Installing Starburst Enterprise in AWS#

Now that you’ve satisfied the all the requirements you are ready to proceed with installing Starburst Enterprise platform (SEP) in AWS.

Overview#

SEP is available as an Amazon Machine Image (AMI), which in turn is used in the CloudFormation template (CFT). You can get the resources directly from Starburst, or from the AWS Marketplace

You can use the EC2 console or AWS CLI to deploy a SEP cluster as a CFT.

Deploy a cluster with the EC2 console#

1. Select template

After you subscribe to the SEP offering on AWS Marketplace, or receive the URL to the CFT, you are able to begin configuring and launching your cluster.

../_images/trino_cft_launch.png

This directs you to the Select Template step for creating a CloudFormation stack. Find the pre-populated field under Amazon S3 template URL. This is the location of Starburst’s SEP CloudFormation template. Click Next.

Optionally you can choose Copy to Service Catalog for when using with the AWS Service Catalog.

../_images/trino_cft_select.png

2. Specify details

Specify the details of your cluster defined by the CFT configuration parameters. This step includes network, EC2 and SEP and other configuration options.

SEP cluster details#

Field

Description

Preliminary details

Provide a name for your stack that allows you to distinguish it from other stacks running in your AWS account. For example, “sepcluster”.

Network configuration

Specify the network configuration parameters. They are typically preconfigured. See the VPC and VPC subnets and Security groups sections for more detail.

EC2 configuration

Specify the EC2 configuration parameters. Note that you need to ensure a volume is mounted and configured on each worker, with the WorkerMountVolume and related parameters if you are using caching for distributed storage.

SEP configuration

Specify the SEP configuration parameters.

Hive connector options

Specify the relevant Hive connector options if you plan to query data in HDFS or S3.
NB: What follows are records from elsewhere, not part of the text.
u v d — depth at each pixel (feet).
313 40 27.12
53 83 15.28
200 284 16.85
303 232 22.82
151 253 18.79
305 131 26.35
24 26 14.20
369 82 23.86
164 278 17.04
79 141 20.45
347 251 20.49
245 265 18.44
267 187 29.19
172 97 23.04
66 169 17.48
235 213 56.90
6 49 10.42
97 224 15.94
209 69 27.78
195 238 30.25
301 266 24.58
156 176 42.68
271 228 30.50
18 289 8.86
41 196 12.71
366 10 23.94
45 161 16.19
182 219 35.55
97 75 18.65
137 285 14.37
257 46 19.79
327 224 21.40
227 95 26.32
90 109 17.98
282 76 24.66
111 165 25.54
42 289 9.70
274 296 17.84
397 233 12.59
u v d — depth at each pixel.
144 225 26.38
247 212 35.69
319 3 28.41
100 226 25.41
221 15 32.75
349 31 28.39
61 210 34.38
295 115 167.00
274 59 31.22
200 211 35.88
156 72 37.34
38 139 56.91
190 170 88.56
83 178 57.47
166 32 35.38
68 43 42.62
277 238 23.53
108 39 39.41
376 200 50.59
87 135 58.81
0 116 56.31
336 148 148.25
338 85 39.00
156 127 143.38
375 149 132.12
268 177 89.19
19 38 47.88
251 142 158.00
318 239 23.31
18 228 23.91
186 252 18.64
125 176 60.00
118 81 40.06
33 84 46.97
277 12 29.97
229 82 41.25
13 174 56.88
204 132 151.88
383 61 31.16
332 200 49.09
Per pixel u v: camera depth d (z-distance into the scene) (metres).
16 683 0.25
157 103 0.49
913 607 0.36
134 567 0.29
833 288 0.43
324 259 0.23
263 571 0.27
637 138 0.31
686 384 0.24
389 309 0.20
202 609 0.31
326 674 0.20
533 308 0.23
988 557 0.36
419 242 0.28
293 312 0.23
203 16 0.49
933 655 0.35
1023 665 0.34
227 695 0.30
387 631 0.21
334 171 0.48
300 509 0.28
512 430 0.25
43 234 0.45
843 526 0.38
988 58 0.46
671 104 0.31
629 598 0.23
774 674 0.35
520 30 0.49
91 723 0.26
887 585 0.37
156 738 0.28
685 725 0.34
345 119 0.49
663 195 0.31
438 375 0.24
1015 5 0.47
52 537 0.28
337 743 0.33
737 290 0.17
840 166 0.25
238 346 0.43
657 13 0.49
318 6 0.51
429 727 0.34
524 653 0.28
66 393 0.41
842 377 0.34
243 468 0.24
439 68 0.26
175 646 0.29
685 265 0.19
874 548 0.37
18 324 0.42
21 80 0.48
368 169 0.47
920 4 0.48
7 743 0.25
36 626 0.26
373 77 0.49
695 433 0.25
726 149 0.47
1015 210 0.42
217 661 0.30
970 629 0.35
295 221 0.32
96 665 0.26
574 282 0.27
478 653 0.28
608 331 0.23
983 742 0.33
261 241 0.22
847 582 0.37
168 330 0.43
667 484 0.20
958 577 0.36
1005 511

Ranger options and Ranger LDAP user synchronization

These options allow you to configure Apache Ranger for the system level security with Apache Ranger and the related synchronization with an LDAP backend for user and group information. More information is available in the table of parameters.

Advanced AWS S3 configuration

Optionally configure the parameters to access custom S3 or S3-compatible systems.

Monitoring

Indicate if you want to enable integration with CloudWatch metrics.

IAM Instance

Optionally specify the IAM InstanceProfile.

Other

Indicate whether you are deploying and using Apache Superset and other configuration.

3. Options

Enter any additional stack specifications as shown on the Options page. These options include adding tags to resources within your cluster, choosing IAM roles, and specifying monitoring time for rollback triggers, among other advanced specifications. More information can be found in the AWS CloudFormation documentation.

4. Review

Finally, review the details of your SEP cluster. When content, proceed by pressing create to conclude the creation.

Note

Just above the final “Create stack” button there is a blueish box informing you that The following resource(s) require capabilities: [AWS::IAM::Role]. In order to create the Stack you need to mark the checkbox next to I acknowledge that AWS CloudFormation might create IAM resources.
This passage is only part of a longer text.